Faculties receive the total amount of revenue they generate, primarily student tuition and government grants; they do not receive “base budgets” and are not subjected to budget cuts. They are subject to any fluctuations in student tuition or government grants. Faculties are also required to contribute to the shared services costs (net of revenue) of the various central administrative support units (e.g. Student Services, Libraries, Facilities, IT, Research Management – 10 categories in total) and towards General Institutional costs such as insurance, bad debts, etc. Faculties contribute to the costs of shared services through various cost driver calculations that act as reasonable proxies for the proportionate share of the services they utilize. For example, central Student Services costs are charged to each Faculty based on their number of students; Facilities costs based on a combination of net assignable square metres, number of students, faculty and staff, and so on.

Faculties are responsible for funding their own direct costs, including the salaries and benefits paid to faculty and staff.

In the early years of SHARP (2017-18 to 2021-22) Administrative Units received annual base budgets that included 50% of their negotiated salary increments. Beginning 2022-23, Administrative Units will receive 100% of their negotiated salary increments as part of their base budgets. If Administrative Units require additional funds, they must make a submission to the Budget Council through their VPs for approval. Administrative Units are subject to additional budget cuts if necessary.

Ancillary Services include revenue-generating units such as Student Housing, Bookstore, School of Continuing Studies, etc.
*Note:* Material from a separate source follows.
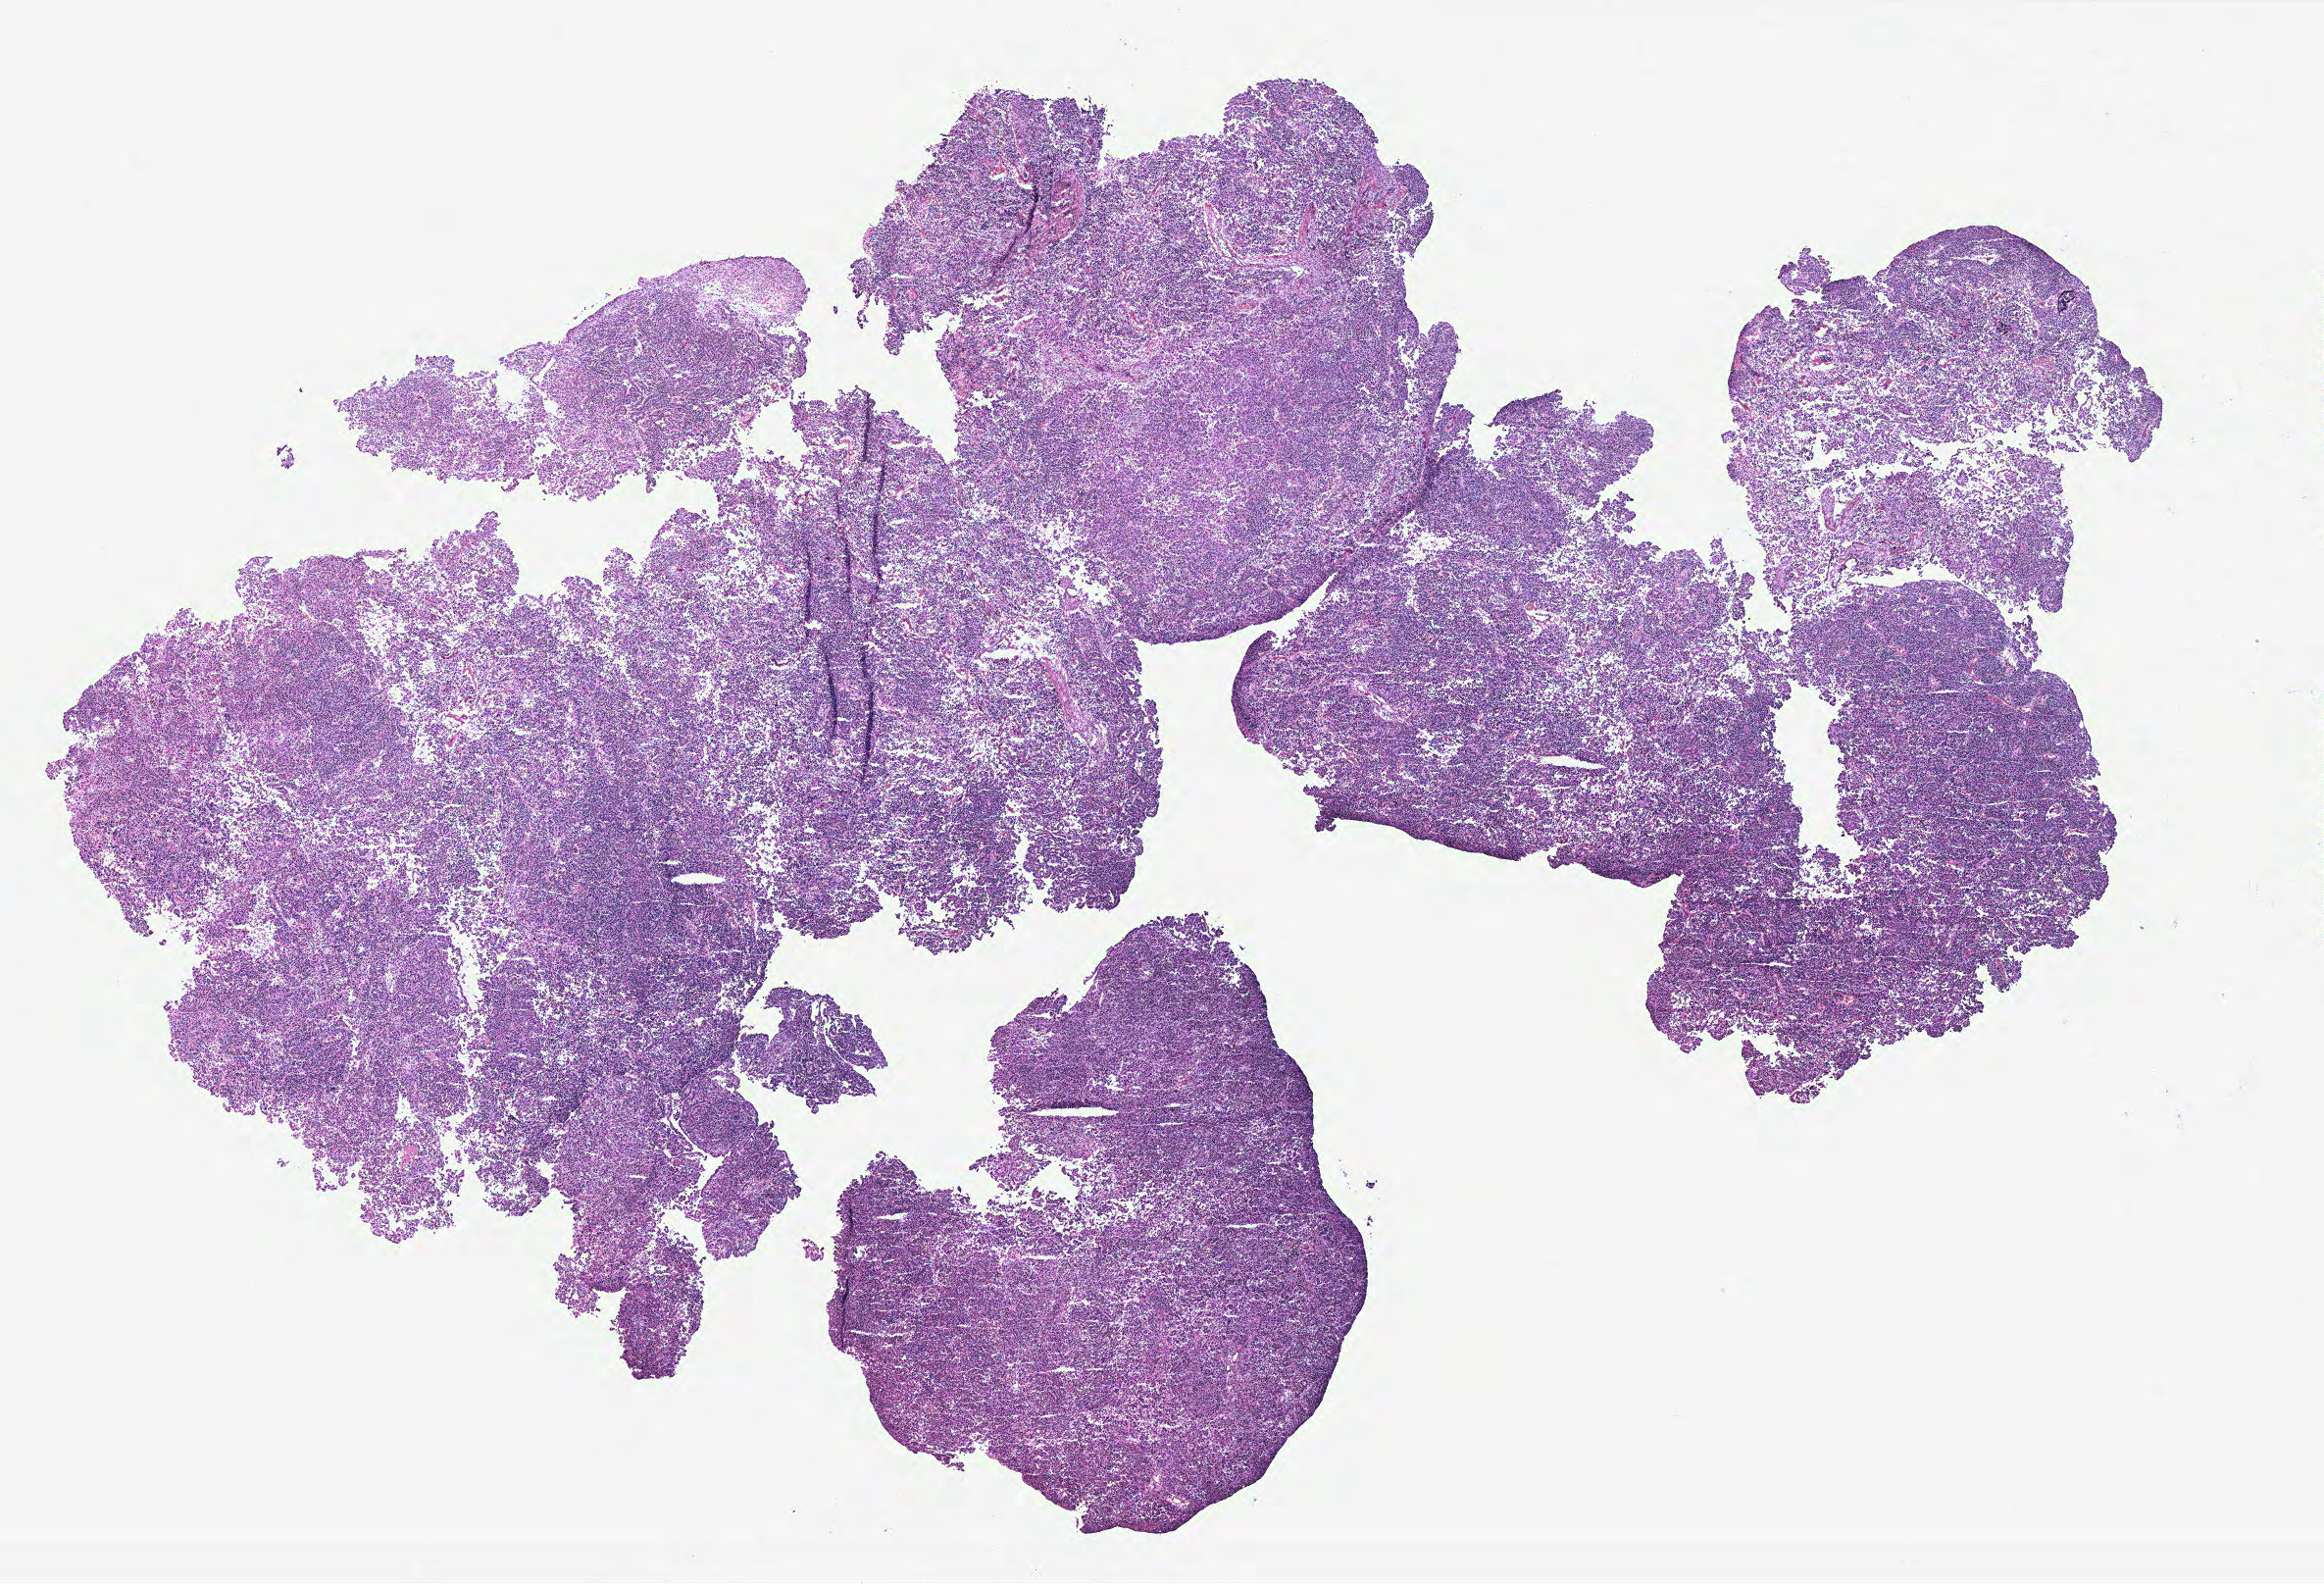
Hematoxylin and eosin (H&E) stained whole-slide image — shown as a low-resolution overview of the whole scanned area (about 19.0 x 12.9 mm, slide scanned at 40x), ovary, tumour tissue. Patient: female, age 79 years.
Diagnosis: Serous adenocarcinoma, NOS. Primary tumour site (as recorded): ovary.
In the incremental model, Ancillary units received 100% of all the revenue they earned and paid their direct shared service costs. In SHARP, these units continue to receive 100% of the revenue they earn. In addition to paying for their direct costs, they also pay for the share of indirect costs that are applicable to the services and space they use. The methodology for calculating their proportion of shared service costs is based on the same cost drivers used for Faculties.
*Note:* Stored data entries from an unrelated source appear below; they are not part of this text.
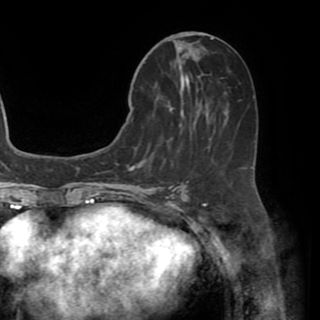
Breast MRI (dynamic contrast-enhanced), one axial slice; position 23 of 82 along the scan axis; cropped to one breast; dynamic contrast-enhanced series, time point 2 of 8 at this slice position (early post-contrast); 1.5 T; TE 3.2 ms, TR 6.5 ms; 320 × 320 image matrix, field of view 225 × 225 mm. Female patient.
Outlined on this slice (semi-automatic segmentation, software-assisted and operator-edited):
- enhancing-tissue mask used for the functional tumour volume (all voxels passing the contrast-enhancement thresholds inside the analysis volume; usually the tumour): bounding box [x1, y1, x2, y2] px = [131, 42, 247, 169]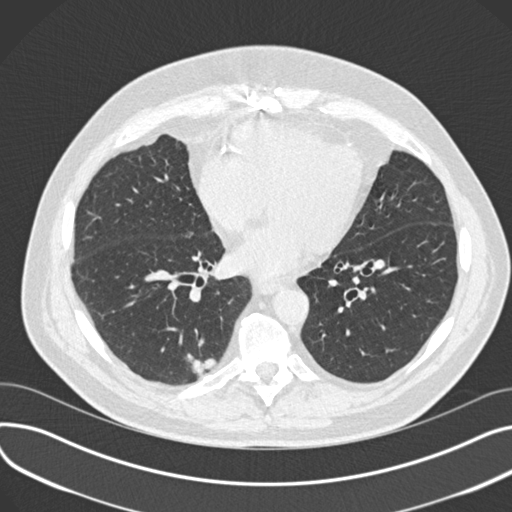
Low-dose screening chest CT, one axial slice. Slice 74 of 177 in the series (ordered by position). Lung window (W 1500 / L -600 HU). 2 mm slice thickness. 512 × 512 image matrix, field of view 372 × 372 mm.
Outlined on this slice (expert manual segmentation):
- lesion 1 (tumor, lower lobe of right lung): bounding box (x1, y1, x2, y2) in pixels: (186, 354, 216, 378)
The University Fund is a source of funding for various commitments made in support of the University’s strategic initiatives, for tailored support to Faculties and for contingency funding. It is funded by revenues from Faculties and revenue generating Units, as well as revenue that cannot be easily attributed to a Faculty or Unit, such as interest income. Requests for funding from the University Fund are submitted to two Presidential Advisory Councils – the University Fund Council and the Budget Council – for consideration, and recommendations are made to the President. The various commitments made from the University Fund are available each year on the University’s multi-year budget plans.

Each January, Faculties are given their budgets from Finance based on the planned revenue associated with the commitments in their negotiated enrolment contracts with the Provost. During the year, if actual enrolment income differs (+ or -) from the enrolment contracts and budget projections, Finance adjusts revenue in-year after final enrolment count dates and ledger reconciliations.

SHARP was designed to support cross-Faculty programming and course enrolments. Student tuition and government grants are allocated to both the student Home Faculty, as well as their Teaching Faculty (for courses student may take outside their Home Faculty) at the rate of 60% for the Home Faculty and 40% for the Teaching Faculty. If a student has two Home Faculties, the revenue is also shared, at the rate of 50/50 for Inter-Faculty Double Majors and 70:30 for Major/Minors. This is intended to provide equitable support for inter-Faculty enrolment and program combinations, and to encourage Faculties to use each others’ course offerings and expertise, rather than duplicating within the Home Faculty.

The external SHARP review identified inter-Faculty revenue sharing as an area requiring further exploration. This is now under review.